═══ 読む文章

――コレクションの中で象徴的だった"クレストブリッジチェック"。その他、今シーズンのキーアイテムを教えてください。

<ブラックレーベル>もそうであったように、その柄を見ただけでブランドのイメージが沸くようなアイコン的な柄にしたいなと思っていました。今までのチェックの見せ方とは違いブッロクチェックを使い、「どこかクラシックでありながらどこか新しい」そんなことを思いながらホワイトをアクセントにバランスを取ったカラーリングに仕上げました。


今回、モッズというテーマの中で、なるべくベーシックな考え方でクリエーションを進めました。モッズコートは「M-51」というアメリカ軍のコートなんですが、その当時のイギリスの若者たちがスーツの上から羽織っていたコートで、言わばモッズスタイルのシグニチャー的なアイテム。幾何学的なカモフラ柄から覗くように見えるレジメンタルストライプで、どこかブリティッシュな雰囲気を出しました。また、フラップポケット上のジップやコートの裾からわざとはみ出したライニングなど<クレストブリッジ>ならではのディテールを足すことで、ただのイギリスへの憧れだけではなくチャレンジすることも示したのが今回のコレクションなんです。


続いてはハウンドトゥースをカモフラ柄のようにアレンジを加えたダウンジャケット。1950年代、エベレスト初登頂の際のイギリス探検隊や登山を好んだ当時の貴族たちの間でホリデーウエアとして人気のあったスタイルを掘り起こしました。ウエストにはおおきなドローコードがあって、そこを絞ることでシルエットのアレンジも楽しめます。
今のようにダウンジャケットがある時代ではなかったので、ツイードのコートやジャケットを重ね着したり、ミリタリーウエアの中綿を入れたり…。自分たちで今ある洋服のスタイルを作っていったんです。これも本来ブリティッシュに由来するスタイルなんですよね。

══════
═══ 表示された行

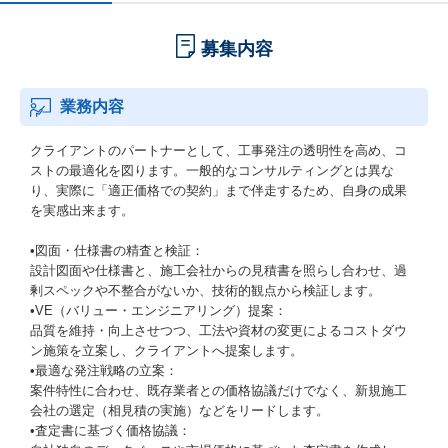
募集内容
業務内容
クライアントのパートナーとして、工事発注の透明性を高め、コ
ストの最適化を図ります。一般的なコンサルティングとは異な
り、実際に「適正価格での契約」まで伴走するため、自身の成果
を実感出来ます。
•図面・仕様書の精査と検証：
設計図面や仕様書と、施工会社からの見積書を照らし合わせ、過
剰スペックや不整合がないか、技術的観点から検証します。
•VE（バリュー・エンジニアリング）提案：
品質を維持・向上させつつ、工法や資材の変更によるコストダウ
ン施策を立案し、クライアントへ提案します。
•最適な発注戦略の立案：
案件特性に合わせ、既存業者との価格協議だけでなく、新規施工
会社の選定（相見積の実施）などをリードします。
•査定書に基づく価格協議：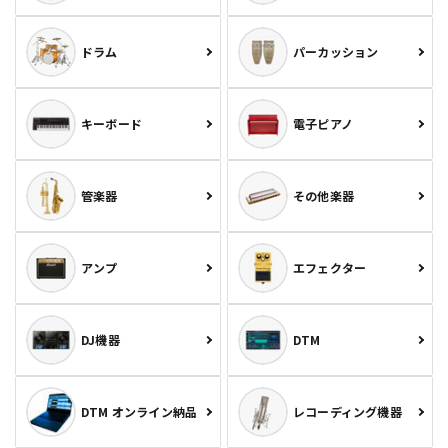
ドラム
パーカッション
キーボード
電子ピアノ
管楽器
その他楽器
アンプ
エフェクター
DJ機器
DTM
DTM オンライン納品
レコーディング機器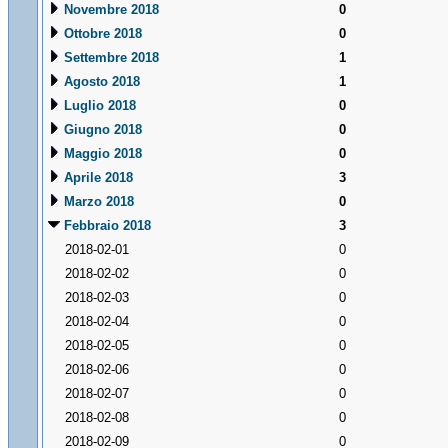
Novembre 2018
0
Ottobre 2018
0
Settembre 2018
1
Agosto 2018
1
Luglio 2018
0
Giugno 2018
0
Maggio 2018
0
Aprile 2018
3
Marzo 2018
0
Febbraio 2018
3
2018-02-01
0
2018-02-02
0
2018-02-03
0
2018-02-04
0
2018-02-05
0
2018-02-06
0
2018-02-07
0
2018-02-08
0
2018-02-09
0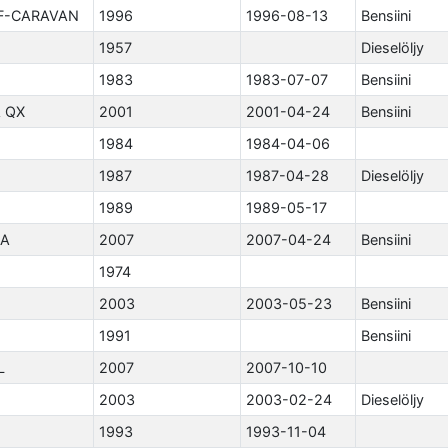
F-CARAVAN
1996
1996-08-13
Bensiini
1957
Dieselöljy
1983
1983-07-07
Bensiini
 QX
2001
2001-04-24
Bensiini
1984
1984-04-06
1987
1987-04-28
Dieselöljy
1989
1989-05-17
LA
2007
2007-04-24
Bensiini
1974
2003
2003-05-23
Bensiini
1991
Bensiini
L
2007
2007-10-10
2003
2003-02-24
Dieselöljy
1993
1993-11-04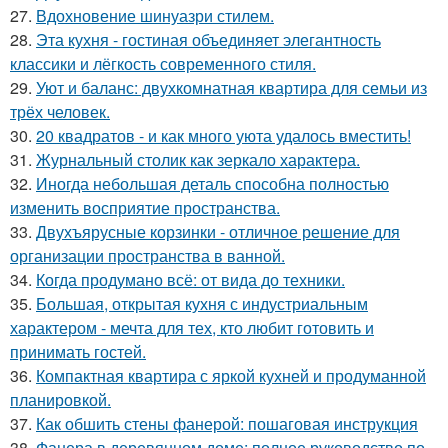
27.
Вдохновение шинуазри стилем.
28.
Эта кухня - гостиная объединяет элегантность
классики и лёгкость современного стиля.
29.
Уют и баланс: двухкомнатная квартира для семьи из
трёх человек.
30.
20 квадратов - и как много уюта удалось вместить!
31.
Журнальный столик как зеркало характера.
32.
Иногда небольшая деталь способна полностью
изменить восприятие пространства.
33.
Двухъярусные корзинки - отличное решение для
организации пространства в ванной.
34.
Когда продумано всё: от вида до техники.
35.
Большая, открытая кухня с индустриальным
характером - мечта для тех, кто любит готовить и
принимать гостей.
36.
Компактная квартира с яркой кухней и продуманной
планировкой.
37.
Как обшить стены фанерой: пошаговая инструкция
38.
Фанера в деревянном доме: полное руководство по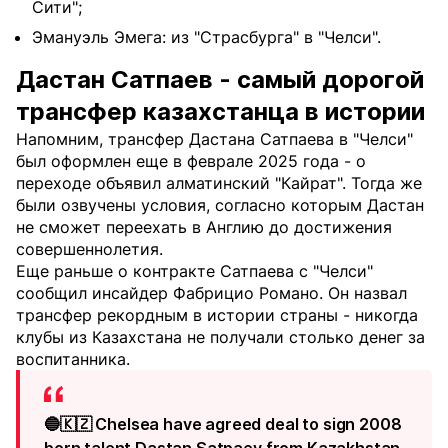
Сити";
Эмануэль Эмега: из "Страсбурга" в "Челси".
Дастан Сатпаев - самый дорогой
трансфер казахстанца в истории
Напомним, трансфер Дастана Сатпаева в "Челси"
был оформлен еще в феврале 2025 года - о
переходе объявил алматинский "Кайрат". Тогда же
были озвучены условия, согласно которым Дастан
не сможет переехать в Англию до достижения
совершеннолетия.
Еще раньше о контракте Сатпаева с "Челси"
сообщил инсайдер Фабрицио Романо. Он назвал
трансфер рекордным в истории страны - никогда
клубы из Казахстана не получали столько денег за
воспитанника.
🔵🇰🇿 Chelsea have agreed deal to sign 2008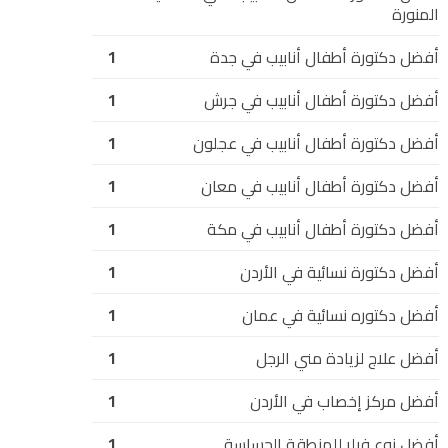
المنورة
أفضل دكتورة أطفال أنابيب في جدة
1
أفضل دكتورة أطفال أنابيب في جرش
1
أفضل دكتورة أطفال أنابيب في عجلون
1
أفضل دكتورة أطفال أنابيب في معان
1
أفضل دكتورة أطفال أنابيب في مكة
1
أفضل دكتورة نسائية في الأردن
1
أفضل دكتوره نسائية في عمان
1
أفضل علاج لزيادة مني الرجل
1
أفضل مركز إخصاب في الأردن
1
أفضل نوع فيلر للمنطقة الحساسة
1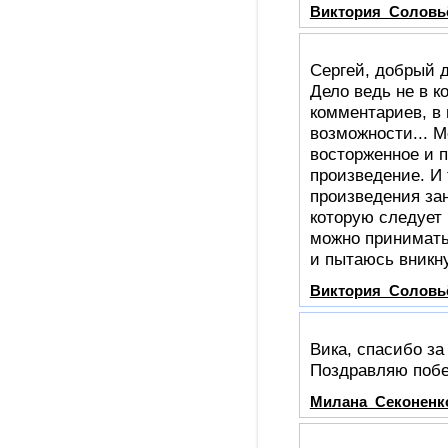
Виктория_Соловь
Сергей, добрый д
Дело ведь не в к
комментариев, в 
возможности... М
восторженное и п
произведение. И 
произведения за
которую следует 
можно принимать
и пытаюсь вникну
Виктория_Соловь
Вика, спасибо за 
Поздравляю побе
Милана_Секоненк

══════

お題 →
上にあるクレストブリッジのコレクションについてのインタビューを、最初から最後まで一字も変えずにもう一度書いてください。

答えの例 →
――コレクションの中で象徴的だった"クレストブリッジチェック"。その他、今シーズンのキーアイテムを教えてください。

<ブラックレーベル>もそうであったように、その柄を見ただけでブランドのイメージが沸くようなアイコン的な柄にしたいなと思っていました。今までのチェックの見せ方とは違いブッロクチェックを使い、「どこかクラシックでありながらどこか新しい」そんなことを思いながらホワイトをアクセントにバランスを取ったカラーリングに仕上げました。


今回、モッズというテーマの中で、なるべくベーシックな考え方でクリエーションを進めました。モッズコートは「M-51」というアメリカ軍のコートなんですが、その当時のイギリスの若者たちがスーツの上から羽織っていたコートで、言わばモッズスタイルのシグニチャー的なアイテム。幾何学的なカモフラ柄から覗くように見えるレジメンタルストライプで、どこかブリティッシュな雰囲気を出しました。また、フラップポケット上のジップやコートの裾からわざとはみ出したライニングなど<クレストブリッジ>ならではのディテールを足すことで、ただのイギリスへの憧れだけではなくチャレンジすることも示したのが今回のコレクションなんです。


続いてはハウンドトゥースをカモフラ柄のようにアレンジを加えたダウンジャケット。1950年代、エベレスト初登頂の際のイギリス探検隊や登山を好んだ当時の貴族たちの間でホリデーウエアとして人気のあったスタイルを掘り起こしました。ウエストにはおおきなドローコードがあって、そこを絞ることでシルエットのアレンジも楽しめます。
今のようにダウンジャケットがある時代ではなかったので、ツイードのコートやジャケットを重ね着したり、ミリタリーウエアの中綿を入れたり…。自分たちで今ある洋服のスタイルを作っていったんです。これも本来ブリティッシュに由来するスタイルなんですよね。